The Colonial Turf Cup was the first is a series of four races called the Grand Slam of Grass, whose possible winner would earn a $5 million bonus. The second, third, and fourth legs are the Virginia Derby, the Secretariat at Arlington Park, and the Breeders' Cup Turf at Churchill Downs. The $1 million Grade II Virginia Derby is run three weeks after the Colonial. Tagg said: "In mid-summer to ask horses to run their 'A' races back-to-back in three weeks is very hard to do. I wish it was at least four weeks. He's a skinny little horse, but if he's doing well, we'll certainly come."

Eventually, Tagg decided against the complete Grand Slam for Showing Up. Instead, he ran him in the $400,000 Grade I Secretariat Stakes which the colt won, achieving the second-fastest Secretariat on record and a Beyer Speed figure of 107. His win also put him over the $1 million mark in earnings in six starts. Go Between, the winner of the Virginia Derby (the race Showing Up skipped), faded on the far turn, finishing last.

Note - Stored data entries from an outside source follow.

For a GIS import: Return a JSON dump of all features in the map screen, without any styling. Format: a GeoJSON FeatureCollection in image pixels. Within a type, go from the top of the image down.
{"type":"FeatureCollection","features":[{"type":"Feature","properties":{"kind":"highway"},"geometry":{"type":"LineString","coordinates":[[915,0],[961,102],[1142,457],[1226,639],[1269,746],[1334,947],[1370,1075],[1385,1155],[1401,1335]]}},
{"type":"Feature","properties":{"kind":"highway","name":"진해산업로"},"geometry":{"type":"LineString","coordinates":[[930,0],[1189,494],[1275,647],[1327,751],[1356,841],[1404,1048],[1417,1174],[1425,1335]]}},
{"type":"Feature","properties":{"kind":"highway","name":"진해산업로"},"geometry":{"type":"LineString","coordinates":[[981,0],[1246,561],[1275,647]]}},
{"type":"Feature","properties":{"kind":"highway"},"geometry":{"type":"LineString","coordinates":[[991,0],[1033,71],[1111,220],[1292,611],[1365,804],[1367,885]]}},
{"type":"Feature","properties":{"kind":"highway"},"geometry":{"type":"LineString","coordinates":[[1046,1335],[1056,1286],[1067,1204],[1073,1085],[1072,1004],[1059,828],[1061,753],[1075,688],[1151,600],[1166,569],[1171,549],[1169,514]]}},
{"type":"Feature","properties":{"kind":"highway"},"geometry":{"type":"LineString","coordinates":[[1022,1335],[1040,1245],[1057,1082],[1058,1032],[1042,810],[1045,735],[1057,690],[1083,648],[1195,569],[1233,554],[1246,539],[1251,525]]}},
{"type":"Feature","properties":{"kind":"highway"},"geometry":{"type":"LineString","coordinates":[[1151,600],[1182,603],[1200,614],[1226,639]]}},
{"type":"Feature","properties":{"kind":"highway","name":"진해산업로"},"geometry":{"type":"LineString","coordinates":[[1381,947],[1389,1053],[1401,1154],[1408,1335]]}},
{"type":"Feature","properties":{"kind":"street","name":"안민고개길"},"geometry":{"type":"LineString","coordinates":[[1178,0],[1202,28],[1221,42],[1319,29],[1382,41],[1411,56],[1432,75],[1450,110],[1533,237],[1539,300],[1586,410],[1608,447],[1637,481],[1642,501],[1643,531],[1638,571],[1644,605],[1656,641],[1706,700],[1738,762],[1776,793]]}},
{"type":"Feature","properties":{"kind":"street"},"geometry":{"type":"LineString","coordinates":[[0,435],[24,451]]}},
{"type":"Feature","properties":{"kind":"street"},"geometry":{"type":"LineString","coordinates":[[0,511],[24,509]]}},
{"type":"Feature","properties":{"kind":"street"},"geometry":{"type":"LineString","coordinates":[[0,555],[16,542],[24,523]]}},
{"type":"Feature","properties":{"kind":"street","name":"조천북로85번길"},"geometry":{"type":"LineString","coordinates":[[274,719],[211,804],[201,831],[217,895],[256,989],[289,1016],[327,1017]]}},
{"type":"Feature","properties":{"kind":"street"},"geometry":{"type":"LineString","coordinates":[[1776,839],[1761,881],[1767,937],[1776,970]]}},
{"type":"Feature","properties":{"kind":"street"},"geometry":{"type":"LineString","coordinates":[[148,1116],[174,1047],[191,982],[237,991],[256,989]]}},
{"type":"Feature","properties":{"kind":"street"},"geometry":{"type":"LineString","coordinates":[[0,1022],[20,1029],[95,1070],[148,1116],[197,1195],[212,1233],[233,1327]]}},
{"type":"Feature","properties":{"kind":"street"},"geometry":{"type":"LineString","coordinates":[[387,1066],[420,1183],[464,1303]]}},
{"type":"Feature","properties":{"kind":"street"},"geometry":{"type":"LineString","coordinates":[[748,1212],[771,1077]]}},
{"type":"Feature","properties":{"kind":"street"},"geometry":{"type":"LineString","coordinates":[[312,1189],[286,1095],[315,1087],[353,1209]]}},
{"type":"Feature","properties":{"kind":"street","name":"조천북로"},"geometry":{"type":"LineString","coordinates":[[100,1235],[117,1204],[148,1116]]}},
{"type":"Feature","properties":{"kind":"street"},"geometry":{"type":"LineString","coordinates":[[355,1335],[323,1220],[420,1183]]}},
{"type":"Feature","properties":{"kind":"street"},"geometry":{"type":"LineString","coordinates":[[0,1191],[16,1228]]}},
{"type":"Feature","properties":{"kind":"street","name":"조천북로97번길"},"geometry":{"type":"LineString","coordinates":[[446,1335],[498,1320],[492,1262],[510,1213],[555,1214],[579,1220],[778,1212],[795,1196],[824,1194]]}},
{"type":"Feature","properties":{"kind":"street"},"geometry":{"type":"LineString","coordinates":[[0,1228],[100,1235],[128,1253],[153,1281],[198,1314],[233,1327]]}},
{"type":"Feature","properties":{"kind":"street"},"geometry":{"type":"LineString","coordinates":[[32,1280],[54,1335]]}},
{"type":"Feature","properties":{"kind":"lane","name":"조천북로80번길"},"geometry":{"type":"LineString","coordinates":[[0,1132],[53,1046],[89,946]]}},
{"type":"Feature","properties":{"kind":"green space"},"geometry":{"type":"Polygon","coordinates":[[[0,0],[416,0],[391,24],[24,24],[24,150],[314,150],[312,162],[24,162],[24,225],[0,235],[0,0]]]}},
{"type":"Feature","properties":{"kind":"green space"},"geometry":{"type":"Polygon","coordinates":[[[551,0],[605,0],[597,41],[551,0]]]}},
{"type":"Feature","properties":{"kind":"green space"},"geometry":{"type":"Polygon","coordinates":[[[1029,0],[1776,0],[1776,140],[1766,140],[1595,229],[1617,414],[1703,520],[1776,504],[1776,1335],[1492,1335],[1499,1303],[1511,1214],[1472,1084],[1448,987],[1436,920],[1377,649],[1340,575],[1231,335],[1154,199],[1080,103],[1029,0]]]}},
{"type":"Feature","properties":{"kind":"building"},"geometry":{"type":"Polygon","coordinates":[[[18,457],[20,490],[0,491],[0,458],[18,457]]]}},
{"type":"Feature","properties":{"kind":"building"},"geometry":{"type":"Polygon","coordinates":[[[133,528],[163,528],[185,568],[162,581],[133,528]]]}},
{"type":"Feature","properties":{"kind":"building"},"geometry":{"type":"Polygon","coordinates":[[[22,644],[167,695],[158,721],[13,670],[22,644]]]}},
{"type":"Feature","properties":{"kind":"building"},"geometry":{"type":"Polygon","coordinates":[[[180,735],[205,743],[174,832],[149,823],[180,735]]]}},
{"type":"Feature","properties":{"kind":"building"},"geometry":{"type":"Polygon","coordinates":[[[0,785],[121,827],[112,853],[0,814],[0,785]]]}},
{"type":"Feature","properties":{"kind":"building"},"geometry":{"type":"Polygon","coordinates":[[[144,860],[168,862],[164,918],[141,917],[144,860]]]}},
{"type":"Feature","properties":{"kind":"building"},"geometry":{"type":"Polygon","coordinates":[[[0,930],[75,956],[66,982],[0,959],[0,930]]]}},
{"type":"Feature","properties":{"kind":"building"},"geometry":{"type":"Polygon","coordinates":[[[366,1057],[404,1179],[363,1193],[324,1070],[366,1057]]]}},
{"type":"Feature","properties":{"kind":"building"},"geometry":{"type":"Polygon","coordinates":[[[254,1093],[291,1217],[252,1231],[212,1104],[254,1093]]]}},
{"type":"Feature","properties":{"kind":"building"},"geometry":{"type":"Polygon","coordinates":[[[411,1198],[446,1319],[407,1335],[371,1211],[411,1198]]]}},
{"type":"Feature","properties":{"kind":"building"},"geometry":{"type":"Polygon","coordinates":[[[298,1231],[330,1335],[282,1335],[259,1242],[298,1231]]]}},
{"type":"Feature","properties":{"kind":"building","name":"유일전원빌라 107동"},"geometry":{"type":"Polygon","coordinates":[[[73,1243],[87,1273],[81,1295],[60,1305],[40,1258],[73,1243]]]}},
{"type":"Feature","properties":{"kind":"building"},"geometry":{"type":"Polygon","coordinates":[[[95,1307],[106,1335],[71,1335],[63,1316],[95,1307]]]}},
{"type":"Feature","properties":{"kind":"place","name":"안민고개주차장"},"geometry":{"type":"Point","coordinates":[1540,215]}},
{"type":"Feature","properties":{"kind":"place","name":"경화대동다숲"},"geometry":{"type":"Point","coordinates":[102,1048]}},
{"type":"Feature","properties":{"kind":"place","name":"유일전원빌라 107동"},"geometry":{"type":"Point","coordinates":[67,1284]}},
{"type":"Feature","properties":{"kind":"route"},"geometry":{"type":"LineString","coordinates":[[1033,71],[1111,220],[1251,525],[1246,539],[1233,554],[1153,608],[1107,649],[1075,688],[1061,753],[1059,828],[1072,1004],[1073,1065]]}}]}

Showing Up came in third in the September Man O' War Stakes at Belmont Park. The youngest horse in thefield, he lost to the Irish-bred Cacique, third by a nose to Go Deputy.

Tagg skipped the Breeders' Cup Turf on Nov. 4 at Churchill Downs and entered Showing Up in the Grade II $300,000 Jamaica Handicap at Belmont. After Showing Up won (earning a 110 BRIS Late Pace rating), Tagg pointed him towards the Grade 1 Hollywood Derby on Nov. 26, restricted to 3-year-olds.

"The Breeders' Cup races are too tough this year, either of them", Tagg said. "He's only a 3-year-old. There are a couple of good 3-year-old races left. Hopefully, he can win them. Finishing third in a Breeders' Cup, either one, isn't going to do me a bit of good with the horse; it's not going to make him a champion, it's not going to make me rich enough to retire."

As the odds-on favorite in the Hollywood Derby, Showing Up won his second Grade I race by 21/4 lengths in the time of 1:591/5, which is the fastest Derby yet at its current distance.

His earnings to date amount to $1,660,500.

| Finish | Race | Distance | Track | Condition |
| 2nd | Maker's Mark Mile Stakes GII | One Mile | Keeneland Race Course | wet |
| 1st | Hollywood Derby GI | One and One-Quarter Miles | Hollywood Park | firm |
| 1st | Jamaica Breeders' Cup Handicap GII | One and One/Eighth Miles | Belmont Park | firm |
| 3rd | Man O' War Stakes GI | One and Three-Quarter Miles | Belmont Park | firm |
| 1st | Secretariat Stakes GI | One and One-Quarter Miles | Arlington Park | firm |
| 1st | Colonial Turf Cup | One and Three-Sixteenth Miles | Colonial Downs | firm |
| 6th | Kentucky Derby GI | One and One-Quarter Miles | Churchill Downs | Fast |
| 1st | Coolmore Lexington Stakes GII | One and One-Sixteenth Miles | Keeneland | Fast |
| 1st | Allowance | One Mile | Gulfstream Park | Fast |
| 1st | Maiden | Six and One-Half Furlongs | Gulfstream Park | Fast |

==Retirement==

On April 16, 2008, Tagg announced that Showing Up would retire sound. In 2009, he will stand at Frank Stronach's Adena Springs South near Williston, Florida, for a fee of $7,500 as the property of Adena Springs and Lael.